Hindu temple in Tamil Nadu

Puradhana Vaneswarar Temple is a Hindu temple located at Thiruchitrambalam near Pattukkottai in the Thanjavur district of Tamil Nadu, India.

==Vaippu Sthalam==
It is one of the shrines of the Vaippu Sthalams sung by Tamil Saivite Nayanar Sundarar. The temple is located in Pattukkottai-Arantangi road, at a distance of 15 k.m. from Pattukkottai and, at a distance of 34 k.m. from Arantangi. Vinayaka of this temple is known as Poovilungi Vinayaka, the Vinayaka who would swallow the flowers.

==Presiding deity==
The presiding deity in the garbhagriha, represented by the lingam, is known as Puradhanavaneswarar. The Goddess, the consort, is known as Periyanayaki.

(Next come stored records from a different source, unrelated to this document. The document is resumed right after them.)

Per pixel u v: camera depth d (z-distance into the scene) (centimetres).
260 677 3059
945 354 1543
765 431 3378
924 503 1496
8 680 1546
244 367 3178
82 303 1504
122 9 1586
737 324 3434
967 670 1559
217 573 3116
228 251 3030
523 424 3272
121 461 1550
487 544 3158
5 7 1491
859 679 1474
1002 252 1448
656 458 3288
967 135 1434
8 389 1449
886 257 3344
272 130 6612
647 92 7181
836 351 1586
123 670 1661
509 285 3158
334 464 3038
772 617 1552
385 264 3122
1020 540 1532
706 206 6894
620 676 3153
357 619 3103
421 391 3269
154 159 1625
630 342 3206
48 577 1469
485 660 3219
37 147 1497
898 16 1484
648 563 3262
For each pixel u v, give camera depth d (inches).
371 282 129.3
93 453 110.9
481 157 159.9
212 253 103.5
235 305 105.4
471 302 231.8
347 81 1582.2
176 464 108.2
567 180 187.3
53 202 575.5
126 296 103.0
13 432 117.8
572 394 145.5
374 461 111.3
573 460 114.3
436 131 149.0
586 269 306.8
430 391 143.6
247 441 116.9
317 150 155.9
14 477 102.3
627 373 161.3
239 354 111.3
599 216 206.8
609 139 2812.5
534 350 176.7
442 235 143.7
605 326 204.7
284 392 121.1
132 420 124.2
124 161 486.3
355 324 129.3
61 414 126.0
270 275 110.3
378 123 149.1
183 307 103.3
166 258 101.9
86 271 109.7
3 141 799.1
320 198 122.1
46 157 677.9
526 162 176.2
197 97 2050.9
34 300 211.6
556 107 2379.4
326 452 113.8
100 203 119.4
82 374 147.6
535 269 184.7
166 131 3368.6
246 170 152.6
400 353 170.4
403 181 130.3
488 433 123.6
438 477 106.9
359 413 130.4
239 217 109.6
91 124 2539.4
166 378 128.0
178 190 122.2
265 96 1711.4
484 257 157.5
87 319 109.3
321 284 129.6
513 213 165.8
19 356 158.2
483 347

An idol of Ganesha is present in the shrine of Periyanayaki Ambal.

==Architecture==
Two ponds are found near the temple. Inscriptions of Chola, Pandya and Vijayanagara are found in this temple. The main gopura is facing big pond called 'kaasaan kulam'. According to popular legend, the spot was chosen by Shiva for meditation. Manmatha, the Hindu Cupid, tried to interrupt his meditation and was burnt to ashes. Manmatha was later revived at Thiruchittrambalam. The place is commemorated with the Yama Dharmaraja Temple.

==Festival==
Mahasivaratri festival is held in this temple. In ancient time every year float festival was held in this temple. At that time, the main deity Puradhanavaneswarar would be kept on the float.